Injection pour Alpine A110 1600S

23/9/20







Ce circuit imprimé, réalisé avec gravure par eau oxygénée et acide chlorhydrique

  (http://www.loutrel.org/CIRCUITIMPRIME.php) est une première étape vers une électronique fiabilisée.









Version du 20/20/20



La première utilisation de connecteurs un peu serieux dont voici le mode d'emploi, aucun document n'étant fourni.




Il est préferable d'utiliser la pince  pour connecteurs à fût ouvert plutôt que l'ecrasement comme ci dessus.
Je l'ai decouvert un peu tard...



Le logger (enregistreur de données sur carte SD) a été intégré à la platine car il me semble indispensable, en tous cas à

ce point du développement.

Il assure aussi la liaison Bluetooth avec un smartphone, indispensable pour la mise au point sur route.

Le hardware comme le logiciel étant en pleine évolution, me contacte pour les dernières versions.

Le coup du matériel électronique est de l'ordre de 40€, capteur compris




Logiciel Injection


Logiciel Logger





2/9/20  A ma grande surprise le moteur 1600 démarre du premier coup!!!(10/7/20)

***Pour revenir à la page d’accueil** ICI


Bon cette chance exceptionnelle du démarrage n'a pas durée, c'était un bug qui faisant débiter anormalement les injecteurs avait permis ce petit miracle...!

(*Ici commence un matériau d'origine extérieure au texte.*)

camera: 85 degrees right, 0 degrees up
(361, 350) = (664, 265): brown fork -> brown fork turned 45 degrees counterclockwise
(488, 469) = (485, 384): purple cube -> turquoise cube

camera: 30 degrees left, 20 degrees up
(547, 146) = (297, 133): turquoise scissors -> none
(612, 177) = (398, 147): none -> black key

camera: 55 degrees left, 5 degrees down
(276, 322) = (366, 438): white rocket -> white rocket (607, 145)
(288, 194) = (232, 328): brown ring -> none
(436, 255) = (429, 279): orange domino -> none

Il a fallu 15 jours de travail pour enfin tenter une sortie (sans panne!) à 100 m du garage.

Et 15 jours de plus pour conjurer les fuites, panne de pompe (attaquée par des débris dans le réservoir avant de poser une crépine) et surtout les bugs du logiciel.

Mais les 2/9/20 essais satisfaisants, le traitement de l’accélération (enrichissement au-delà d’une vitesse d’ouverture de papillon > 25%/s)  est OK sauf à haut régime : accélération à partir de 4500t/mn qui est trop pauvre avec un AFR de 17.

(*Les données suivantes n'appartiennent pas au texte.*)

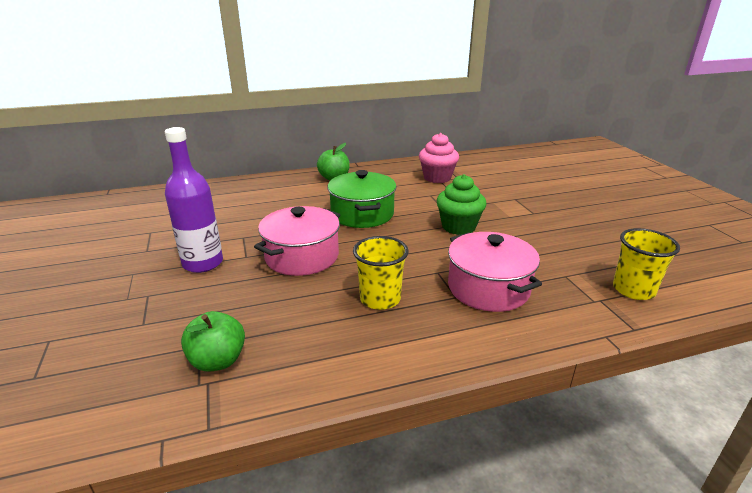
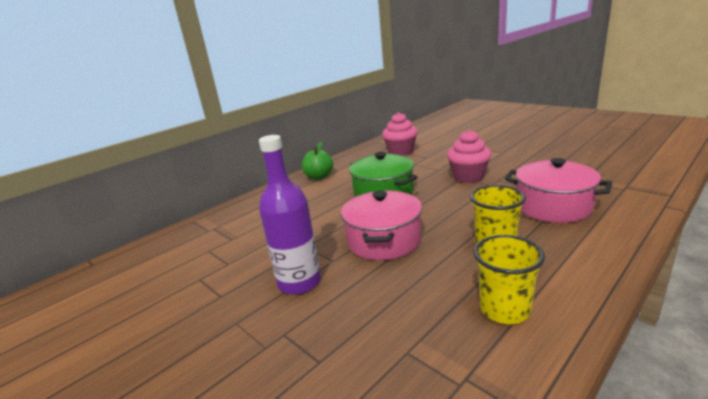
camera: 25 degrees left, 5 degrees down
(218, 361) = (445, 355): green apple -> none
(458, 227) = (468, 177): green cupcake -> pink cupcake
(633, 290) = (632, 174): yellow cup -> yellow cup (504, 309)

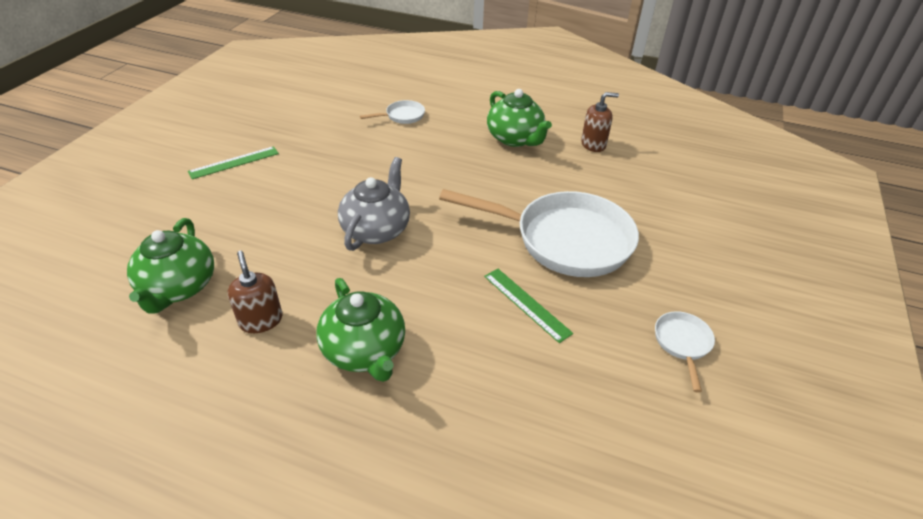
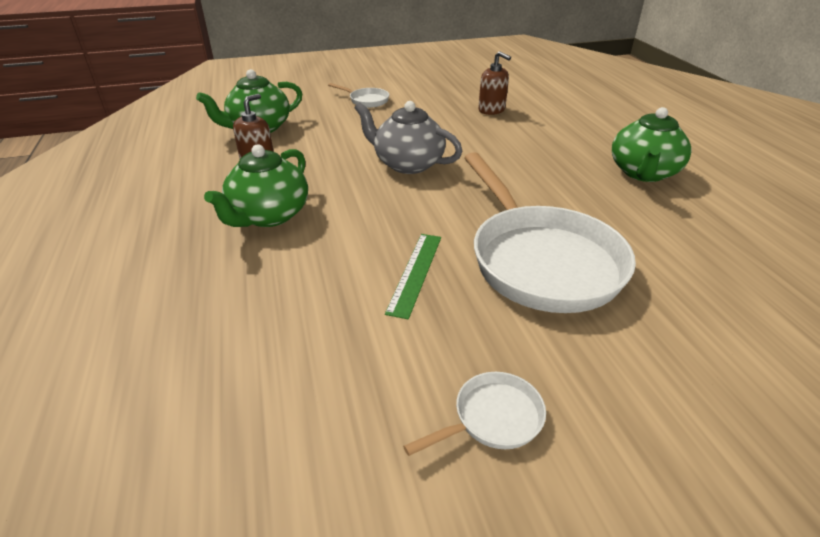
camera: 55 degrees right, 5 degrees down
(234, 162) = (398, 90): green ruler -> none
(376, 229) = (407, 164): grey teapot -> grey teapot turned 135 degrees counterclockwise
(402, 116) = (563, 115): white pan -> white pan (366, 100)
(593, 144) = (733, 219): brown soap dispenser -> brown soap dispenser (491, 110)

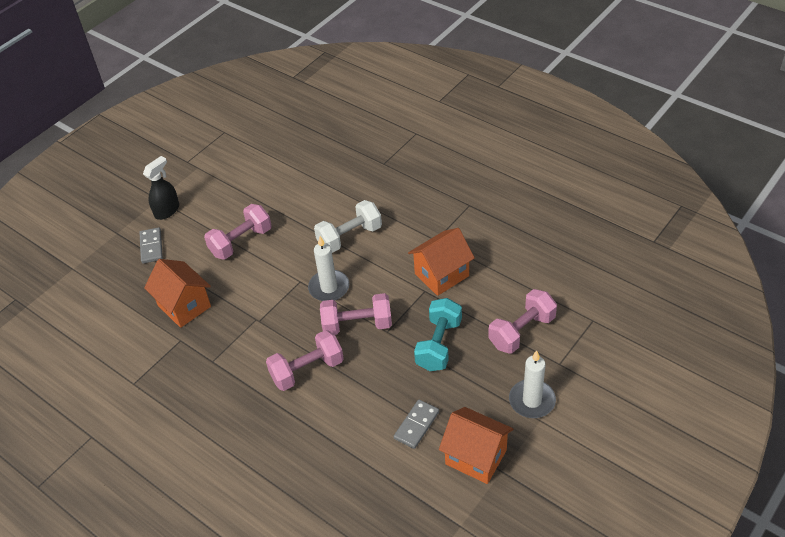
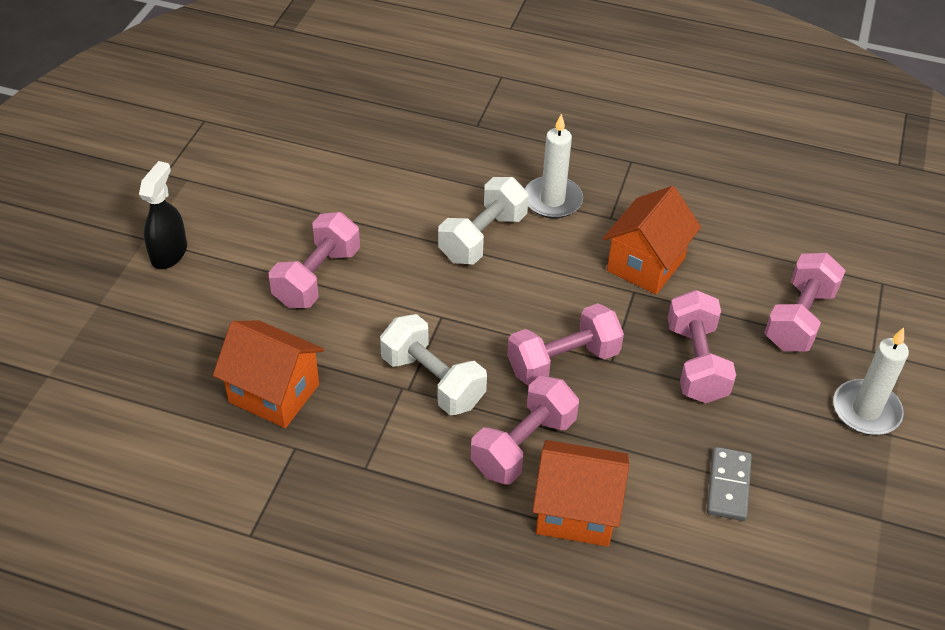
camera: 25 degrees left, 0 degrees up
(151, 247) = (170, 314): grey domino -> none
(275, 319) = (432, 381): none -> white dumbbell
(329, 288) = (491, 316): white candle -> white candle (552, 200)
(439, 344) = (696, 363): turquoise dumbbell -> pink dumbbell
(476, 457) = (835, 509): orange house -> orange house (576, 512)

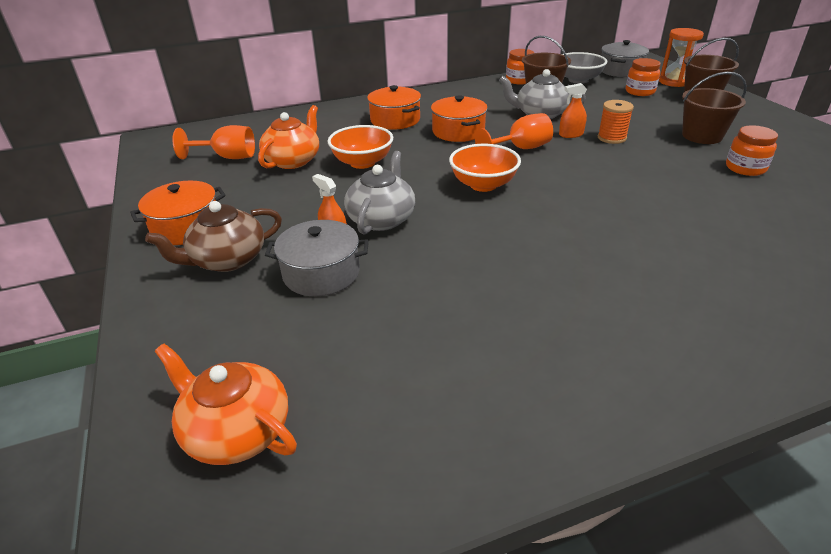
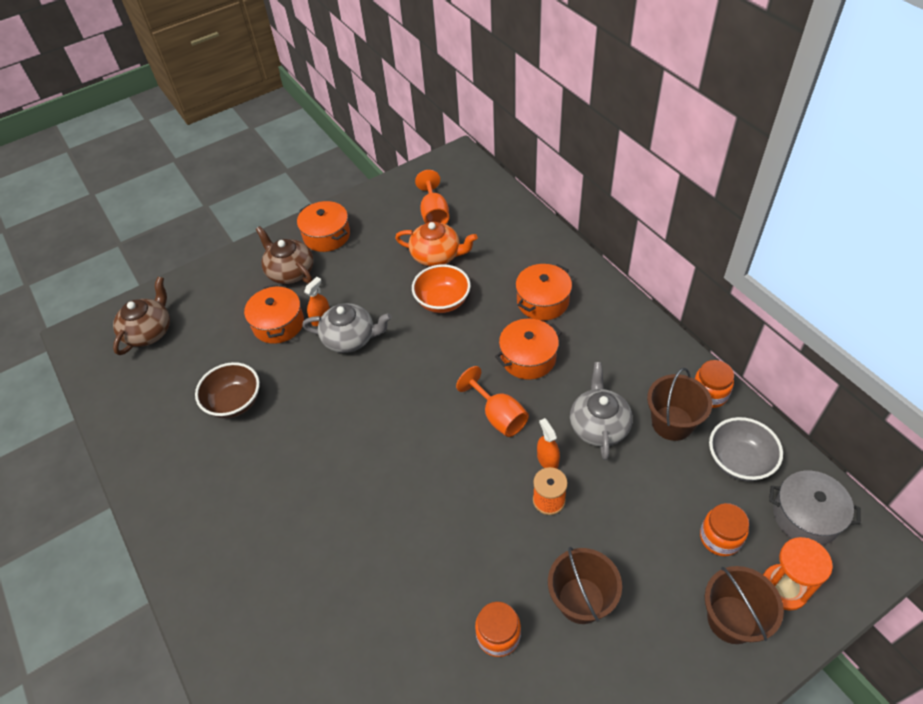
camera: 80 degrees right, 15 degrees up
(236, 431) = (149, 331): orange teapot -> brown teapot
(321, 273) = (278, 324): grey pot -> orange pot
(449, 317) = (234, 402): none -> brown bowl
(483, 184) = (417, 395): orange bowl -> none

Sinon l’AFR est autour de12.5 à 13 en général.

Cette mise au point est nettement facilitée :

--par la sonde Innovate  large bande. Respect pour les Anciens qui developpaient des injections sans cet outil fondamental...

--l’affichage au smartphone des valeurs d’injection en temps réel pendant les runs

--l’enregistrement (log) des données sur une carte SD de 32MB, relue au PC sous Excel

 

Prochaines étapes :

--créer un circuit imprimé car le funambulisme électronique n’a qu’un temps

Cela dit, aucun parasite ressenti malgré le fouillis de fils proche des câbles HT.

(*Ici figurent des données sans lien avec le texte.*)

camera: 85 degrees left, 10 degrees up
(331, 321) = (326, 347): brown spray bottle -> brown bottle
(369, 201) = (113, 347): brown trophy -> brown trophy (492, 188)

L’Arduino Nano à 2.50€ est vraiment remarquable à ce point de vue

--connecter une sonde de température moteur qui améliorera surtout la phase de chauffage moteur.

Aujourd’hui, elle est comparable au cas des carbus : après 3 mise/arrêts du contact qui injectent en simulant les pompes de reprise, il faut maintenir le régime l’accélérateur  tant que le moteur est froid.

Avec la sonde de température moteur il doit être possible d’arriver au démarrage puis ralenti vers 1300t/mn sans action sur l’accélérateur comme les autos modernes.


25/8/20

Coté plomberie:

-- montage de durits renforcé (en métal, 15 bars) jusqu'au détendeur, pose d'un filtre convenable,  bricolage d'une crépine pour protéger la pompe à l'aspiration, durit de retour vers la prise d'air du réservoir, doubler les colliers  oublés entre la sortie de pompe et entrée du détendeur.

Coté logiciel:

--pour aider au démarrage, quand le régime est < 400t/mn (donc sous démarreur) on multiplie par 5 le débit des injecteurs.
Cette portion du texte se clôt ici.